_Supplied information_.

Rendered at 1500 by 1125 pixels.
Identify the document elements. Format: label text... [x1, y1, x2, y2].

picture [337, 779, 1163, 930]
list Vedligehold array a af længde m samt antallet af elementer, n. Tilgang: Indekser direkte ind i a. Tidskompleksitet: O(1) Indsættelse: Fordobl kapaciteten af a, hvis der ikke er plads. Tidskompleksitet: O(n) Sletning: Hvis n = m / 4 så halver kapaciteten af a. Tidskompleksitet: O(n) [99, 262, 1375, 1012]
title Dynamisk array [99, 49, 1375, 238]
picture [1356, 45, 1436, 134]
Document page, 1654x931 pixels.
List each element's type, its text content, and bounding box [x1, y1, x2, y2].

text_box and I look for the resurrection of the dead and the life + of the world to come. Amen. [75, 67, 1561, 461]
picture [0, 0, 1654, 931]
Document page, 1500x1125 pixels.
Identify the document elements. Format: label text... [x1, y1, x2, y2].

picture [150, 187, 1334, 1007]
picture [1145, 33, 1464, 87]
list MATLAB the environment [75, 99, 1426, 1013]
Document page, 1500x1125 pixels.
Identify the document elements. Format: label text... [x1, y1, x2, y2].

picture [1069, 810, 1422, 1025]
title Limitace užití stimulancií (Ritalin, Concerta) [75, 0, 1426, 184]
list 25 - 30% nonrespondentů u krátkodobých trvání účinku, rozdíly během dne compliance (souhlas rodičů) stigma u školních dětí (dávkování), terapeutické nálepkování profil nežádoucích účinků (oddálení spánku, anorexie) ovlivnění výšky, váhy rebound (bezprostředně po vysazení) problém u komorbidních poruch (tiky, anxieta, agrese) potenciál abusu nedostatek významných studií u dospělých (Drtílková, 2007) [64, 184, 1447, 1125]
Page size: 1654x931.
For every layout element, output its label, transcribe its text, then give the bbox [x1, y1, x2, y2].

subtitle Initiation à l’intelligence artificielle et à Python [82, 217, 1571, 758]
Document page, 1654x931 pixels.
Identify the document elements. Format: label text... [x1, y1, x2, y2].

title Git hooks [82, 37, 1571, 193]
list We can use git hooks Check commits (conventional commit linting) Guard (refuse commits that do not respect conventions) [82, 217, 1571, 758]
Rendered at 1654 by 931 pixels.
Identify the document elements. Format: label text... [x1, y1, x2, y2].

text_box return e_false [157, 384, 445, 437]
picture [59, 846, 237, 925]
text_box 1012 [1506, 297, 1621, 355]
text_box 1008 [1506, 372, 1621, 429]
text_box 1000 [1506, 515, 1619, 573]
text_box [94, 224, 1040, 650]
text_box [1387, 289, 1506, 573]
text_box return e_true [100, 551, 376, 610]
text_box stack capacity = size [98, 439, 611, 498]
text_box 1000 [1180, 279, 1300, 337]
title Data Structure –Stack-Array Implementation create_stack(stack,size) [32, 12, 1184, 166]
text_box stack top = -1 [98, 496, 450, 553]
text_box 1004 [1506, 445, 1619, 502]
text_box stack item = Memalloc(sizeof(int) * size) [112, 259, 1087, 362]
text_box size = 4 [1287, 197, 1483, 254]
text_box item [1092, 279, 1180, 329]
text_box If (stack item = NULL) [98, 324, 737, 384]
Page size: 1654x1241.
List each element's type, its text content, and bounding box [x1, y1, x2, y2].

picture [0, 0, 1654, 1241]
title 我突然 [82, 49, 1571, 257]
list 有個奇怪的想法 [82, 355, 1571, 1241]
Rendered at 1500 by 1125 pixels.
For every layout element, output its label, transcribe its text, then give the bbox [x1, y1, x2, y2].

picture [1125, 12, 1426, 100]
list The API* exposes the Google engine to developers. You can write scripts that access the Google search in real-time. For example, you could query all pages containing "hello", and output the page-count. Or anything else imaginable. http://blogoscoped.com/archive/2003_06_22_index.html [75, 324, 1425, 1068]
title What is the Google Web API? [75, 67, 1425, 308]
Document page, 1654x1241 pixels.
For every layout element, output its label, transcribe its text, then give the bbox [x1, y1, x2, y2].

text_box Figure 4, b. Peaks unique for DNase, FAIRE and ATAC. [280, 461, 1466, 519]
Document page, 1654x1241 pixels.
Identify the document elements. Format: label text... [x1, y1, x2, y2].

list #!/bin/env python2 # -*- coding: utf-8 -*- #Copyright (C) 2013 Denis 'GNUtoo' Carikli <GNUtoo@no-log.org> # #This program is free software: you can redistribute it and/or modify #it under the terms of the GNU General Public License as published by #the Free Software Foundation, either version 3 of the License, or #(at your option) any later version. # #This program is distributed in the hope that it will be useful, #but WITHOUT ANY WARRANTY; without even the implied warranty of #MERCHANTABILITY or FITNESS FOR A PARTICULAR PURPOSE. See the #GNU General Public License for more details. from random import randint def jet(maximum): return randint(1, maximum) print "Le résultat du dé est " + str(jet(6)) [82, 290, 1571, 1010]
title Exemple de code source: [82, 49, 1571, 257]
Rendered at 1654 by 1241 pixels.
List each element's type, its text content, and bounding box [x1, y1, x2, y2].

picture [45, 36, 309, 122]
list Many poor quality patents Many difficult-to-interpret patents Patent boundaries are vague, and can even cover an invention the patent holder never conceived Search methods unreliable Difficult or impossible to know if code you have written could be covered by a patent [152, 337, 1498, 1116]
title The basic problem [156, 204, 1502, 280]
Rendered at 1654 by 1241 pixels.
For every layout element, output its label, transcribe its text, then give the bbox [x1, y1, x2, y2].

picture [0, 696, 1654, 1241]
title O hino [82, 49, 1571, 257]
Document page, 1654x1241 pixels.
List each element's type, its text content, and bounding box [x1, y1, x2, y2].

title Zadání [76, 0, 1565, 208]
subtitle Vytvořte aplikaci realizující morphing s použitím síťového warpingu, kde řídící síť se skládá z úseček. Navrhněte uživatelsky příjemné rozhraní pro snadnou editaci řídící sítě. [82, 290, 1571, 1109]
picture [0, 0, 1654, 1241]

_Do this_. Can you arrange everything from the start of the data down to the line containing "title Dynamisk array [99, 49, 1375, 238]", that line included, as a Markdown table with the columns Row and Line, numbering each line and leaving out blank lines?

_Written solution_.
| Row | Line |
|---|---|
| 1 | Rendered at 1500 by 1125 pixels. |
| 2 | Identify the document elements. Format: label text... [x1, y1, x2, y2]. |
| 3 | picture [337, 779, 1163, 930] |
| 4 | list Vedligehold array a af længde m samt antallet af elementer, n. Tilgang: Indekser direkte ind i a. Tidskompleksitet: O(1) Indsættelse: Fordobl kapaciteten af a, hvis der ikke er plads. Tidskompleksitet: O(n) Sletning: Hvis n = m / 4 så halver kapaciteten af a. Tidskompleksitet: O(n) [99, 262, 1375, 1012] |
| 5 | title Dynamisk array [99, 49, 1375, 238] |